Created on: November 24, 2010

“Moon-Bog” is a short story by the creator of the Cthulhu mythos, second only to Edgar Allen Poe as the master of macabre short fiction, H.P. Lovecraft. It was written in early 1921 and originally published in Weird Tales Magazine in June of 1926 and reprinted in The Lurking Fear and other stories collection in 1971.

This story has a very strong ancestral heritage slant, focused particularly on Ireland via the protagonist, an Irish American named Denys Barry, who became wealthy in America and was able to pursue his dream of buying back and restoring his ancestral estate in Ireland. The story was written with a particular affinity for its audience (unusually attentive to that information as Lovecraft typically was), a gathering of amateur journalists in Boston for St. Patrick’s Day.

Barry returns to Kilderry (a fictitious town in Ireland) and purchases the keep that belonged to his ancestors, greeted with great joy by the locals with his promise to employ them in the work it will take to restore the structure. But this joy meets with displeasure when he announces his plan to drain the nearby bog to create more arable land, a response that astounds Barry. Ignoring their resistance, he goes forth with the plan. The local construction workers and then the household servants begin to abandon him, disappearing in the night, whispering of ominous portents.

Indeed Barry and the American friend he invites to join him (who narrates the story) soon begin to experience sounds and visions of a most supernatural bent, all of which appear to originate from the bog. The American looks out the window late at night and witnesses the bog-wraiths dancing with the hypnotized locals and laborers in rhythmic patterns. Gradually Barry goes mad and dashes off into the bog to dance with the spirits therein, never to be seen again.

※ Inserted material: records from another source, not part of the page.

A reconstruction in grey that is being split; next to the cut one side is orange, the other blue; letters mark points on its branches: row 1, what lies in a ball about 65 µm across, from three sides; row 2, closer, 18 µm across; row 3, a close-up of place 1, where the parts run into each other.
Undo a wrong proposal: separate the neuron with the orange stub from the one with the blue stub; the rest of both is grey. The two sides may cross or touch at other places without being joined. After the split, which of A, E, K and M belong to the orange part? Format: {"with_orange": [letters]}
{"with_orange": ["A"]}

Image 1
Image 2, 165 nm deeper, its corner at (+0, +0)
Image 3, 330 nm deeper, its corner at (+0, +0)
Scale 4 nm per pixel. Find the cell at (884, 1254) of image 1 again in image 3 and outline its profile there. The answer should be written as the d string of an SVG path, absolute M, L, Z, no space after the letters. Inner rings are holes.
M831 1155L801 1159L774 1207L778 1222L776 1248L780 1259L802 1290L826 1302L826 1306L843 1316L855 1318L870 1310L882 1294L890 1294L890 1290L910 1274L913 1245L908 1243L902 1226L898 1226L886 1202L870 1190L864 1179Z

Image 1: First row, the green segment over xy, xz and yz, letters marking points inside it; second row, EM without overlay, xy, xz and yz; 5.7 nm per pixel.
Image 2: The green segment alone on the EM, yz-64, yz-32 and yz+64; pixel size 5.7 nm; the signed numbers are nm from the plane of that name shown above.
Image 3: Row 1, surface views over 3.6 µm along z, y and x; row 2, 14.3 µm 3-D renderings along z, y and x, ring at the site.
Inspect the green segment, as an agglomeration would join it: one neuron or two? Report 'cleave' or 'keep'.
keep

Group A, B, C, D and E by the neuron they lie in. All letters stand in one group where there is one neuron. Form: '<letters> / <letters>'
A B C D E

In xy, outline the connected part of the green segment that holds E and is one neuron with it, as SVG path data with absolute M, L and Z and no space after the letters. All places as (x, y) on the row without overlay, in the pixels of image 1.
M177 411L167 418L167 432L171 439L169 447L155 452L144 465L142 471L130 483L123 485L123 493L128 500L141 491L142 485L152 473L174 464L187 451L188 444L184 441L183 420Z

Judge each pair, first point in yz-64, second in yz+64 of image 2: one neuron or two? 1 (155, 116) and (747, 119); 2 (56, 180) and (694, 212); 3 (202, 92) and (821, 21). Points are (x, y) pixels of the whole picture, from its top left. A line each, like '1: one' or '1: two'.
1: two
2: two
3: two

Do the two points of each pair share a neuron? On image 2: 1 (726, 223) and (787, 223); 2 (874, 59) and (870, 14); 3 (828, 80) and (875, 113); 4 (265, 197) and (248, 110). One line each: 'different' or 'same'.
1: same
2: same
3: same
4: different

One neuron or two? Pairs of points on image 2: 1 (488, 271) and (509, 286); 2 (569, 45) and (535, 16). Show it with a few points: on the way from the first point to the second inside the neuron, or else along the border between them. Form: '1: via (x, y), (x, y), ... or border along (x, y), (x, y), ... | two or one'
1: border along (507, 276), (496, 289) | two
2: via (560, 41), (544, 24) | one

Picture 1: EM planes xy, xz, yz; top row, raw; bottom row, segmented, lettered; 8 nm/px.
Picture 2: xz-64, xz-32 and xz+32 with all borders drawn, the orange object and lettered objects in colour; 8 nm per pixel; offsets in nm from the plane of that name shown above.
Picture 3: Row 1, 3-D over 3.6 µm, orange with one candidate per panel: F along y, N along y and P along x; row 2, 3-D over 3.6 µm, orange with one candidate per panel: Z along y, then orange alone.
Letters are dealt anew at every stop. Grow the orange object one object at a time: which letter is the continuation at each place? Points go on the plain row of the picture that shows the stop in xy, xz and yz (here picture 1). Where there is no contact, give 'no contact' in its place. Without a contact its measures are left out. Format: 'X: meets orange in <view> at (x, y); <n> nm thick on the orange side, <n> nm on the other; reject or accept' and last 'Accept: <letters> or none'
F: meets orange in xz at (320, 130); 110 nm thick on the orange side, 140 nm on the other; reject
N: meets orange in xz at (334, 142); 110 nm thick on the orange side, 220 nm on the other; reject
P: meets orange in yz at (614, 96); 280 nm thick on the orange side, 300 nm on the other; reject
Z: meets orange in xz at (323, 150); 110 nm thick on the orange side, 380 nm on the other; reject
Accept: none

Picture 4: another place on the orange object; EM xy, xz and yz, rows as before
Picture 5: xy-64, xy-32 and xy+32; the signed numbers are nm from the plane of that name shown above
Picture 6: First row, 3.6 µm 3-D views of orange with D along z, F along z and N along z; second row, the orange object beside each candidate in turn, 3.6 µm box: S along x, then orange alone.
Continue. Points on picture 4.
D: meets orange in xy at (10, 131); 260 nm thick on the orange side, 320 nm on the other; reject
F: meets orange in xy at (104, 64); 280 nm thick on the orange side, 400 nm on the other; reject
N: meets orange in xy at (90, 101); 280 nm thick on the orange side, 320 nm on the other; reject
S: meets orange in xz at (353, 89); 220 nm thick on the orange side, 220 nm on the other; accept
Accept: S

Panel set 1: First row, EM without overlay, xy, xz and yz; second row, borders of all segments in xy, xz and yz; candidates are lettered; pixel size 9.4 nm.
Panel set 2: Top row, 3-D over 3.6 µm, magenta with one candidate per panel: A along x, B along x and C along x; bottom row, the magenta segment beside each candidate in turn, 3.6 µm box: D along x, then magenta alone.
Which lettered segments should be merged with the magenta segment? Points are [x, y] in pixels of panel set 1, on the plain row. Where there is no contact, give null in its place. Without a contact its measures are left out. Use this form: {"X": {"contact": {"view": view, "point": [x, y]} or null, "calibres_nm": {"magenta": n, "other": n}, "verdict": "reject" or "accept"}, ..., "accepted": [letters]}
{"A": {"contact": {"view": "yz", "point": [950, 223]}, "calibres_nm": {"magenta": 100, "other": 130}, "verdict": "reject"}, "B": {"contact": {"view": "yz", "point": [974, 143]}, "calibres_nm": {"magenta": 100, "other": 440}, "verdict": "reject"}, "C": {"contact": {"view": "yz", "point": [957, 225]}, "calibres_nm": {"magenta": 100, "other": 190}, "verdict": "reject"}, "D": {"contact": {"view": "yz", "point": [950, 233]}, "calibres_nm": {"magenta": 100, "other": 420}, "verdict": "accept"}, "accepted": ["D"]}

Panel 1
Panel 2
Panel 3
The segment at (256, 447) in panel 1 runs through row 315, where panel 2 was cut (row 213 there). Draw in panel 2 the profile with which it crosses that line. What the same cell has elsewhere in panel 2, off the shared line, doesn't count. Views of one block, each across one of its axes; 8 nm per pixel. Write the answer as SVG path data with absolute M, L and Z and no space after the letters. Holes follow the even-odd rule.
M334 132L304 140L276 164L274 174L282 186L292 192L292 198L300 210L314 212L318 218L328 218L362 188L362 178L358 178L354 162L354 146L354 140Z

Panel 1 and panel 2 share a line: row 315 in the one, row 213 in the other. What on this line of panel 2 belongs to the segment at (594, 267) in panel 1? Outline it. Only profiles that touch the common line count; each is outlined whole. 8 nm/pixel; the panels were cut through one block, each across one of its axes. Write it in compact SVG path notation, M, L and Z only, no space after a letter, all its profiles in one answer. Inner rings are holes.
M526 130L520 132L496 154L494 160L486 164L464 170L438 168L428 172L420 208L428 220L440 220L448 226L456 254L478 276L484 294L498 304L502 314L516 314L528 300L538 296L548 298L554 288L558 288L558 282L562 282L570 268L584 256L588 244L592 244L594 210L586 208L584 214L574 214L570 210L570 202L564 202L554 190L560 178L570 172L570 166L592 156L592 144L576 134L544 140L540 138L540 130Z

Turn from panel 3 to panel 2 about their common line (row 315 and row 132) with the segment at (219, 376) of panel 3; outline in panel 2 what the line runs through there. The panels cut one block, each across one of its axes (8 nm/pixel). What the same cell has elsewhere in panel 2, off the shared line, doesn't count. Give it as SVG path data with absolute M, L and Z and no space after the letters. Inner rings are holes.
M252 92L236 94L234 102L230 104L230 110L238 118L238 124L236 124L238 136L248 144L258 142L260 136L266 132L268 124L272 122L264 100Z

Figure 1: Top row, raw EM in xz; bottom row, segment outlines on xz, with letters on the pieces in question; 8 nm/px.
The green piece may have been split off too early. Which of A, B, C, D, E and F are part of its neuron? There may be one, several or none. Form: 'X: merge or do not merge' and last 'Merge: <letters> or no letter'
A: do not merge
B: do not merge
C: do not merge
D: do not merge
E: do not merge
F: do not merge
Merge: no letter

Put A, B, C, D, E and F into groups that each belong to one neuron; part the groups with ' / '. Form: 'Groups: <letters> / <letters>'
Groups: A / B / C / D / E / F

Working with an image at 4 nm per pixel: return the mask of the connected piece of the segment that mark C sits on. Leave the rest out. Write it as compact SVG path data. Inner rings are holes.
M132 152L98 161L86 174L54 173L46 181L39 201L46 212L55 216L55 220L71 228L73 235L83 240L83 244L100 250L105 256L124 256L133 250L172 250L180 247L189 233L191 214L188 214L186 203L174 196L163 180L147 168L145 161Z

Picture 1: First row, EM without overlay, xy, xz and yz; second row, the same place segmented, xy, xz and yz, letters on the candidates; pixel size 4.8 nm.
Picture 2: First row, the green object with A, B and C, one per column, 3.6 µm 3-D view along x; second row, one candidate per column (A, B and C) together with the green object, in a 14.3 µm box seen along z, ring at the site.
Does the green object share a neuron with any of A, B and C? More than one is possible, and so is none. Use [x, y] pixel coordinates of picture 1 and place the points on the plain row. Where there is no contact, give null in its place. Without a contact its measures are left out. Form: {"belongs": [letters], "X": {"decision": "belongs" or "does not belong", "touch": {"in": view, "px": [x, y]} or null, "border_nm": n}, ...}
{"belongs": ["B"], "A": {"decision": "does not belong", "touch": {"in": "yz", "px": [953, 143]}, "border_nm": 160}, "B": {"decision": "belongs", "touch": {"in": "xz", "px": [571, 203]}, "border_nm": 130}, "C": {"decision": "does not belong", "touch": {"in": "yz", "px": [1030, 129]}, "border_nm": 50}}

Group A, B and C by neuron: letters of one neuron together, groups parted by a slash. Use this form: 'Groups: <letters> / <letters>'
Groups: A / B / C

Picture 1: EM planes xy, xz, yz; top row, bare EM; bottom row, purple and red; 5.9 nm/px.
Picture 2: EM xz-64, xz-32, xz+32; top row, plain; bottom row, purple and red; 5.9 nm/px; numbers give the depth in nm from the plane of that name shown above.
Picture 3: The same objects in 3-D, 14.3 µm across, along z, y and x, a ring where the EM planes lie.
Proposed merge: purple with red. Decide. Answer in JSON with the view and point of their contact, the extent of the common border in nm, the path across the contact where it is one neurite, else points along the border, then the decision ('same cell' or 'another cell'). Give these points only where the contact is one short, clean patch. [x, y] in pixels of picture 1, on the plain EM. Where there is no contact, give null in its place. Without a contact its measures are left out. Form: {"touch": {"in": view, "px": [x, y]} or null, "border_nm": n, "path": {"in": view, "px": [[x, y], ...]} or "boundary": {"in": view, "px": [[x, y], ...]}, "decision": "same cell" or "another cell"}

The story relates directly to Lovecraft’s own desire to buy back his ancestor’s home in England and is similar to a work by Alfred Lord Dunsany called “The Curse of the Wise Woman” and with Lovecraft’s affinity for Dunsany it likely inspired this story. This is an interesting take on the modern (then and now) American lack of respect for history in the pursuit of their own interests, and the response of spiritual elements older than we can conceive. The story is only slightly horrific and more introspective, well worth the short read.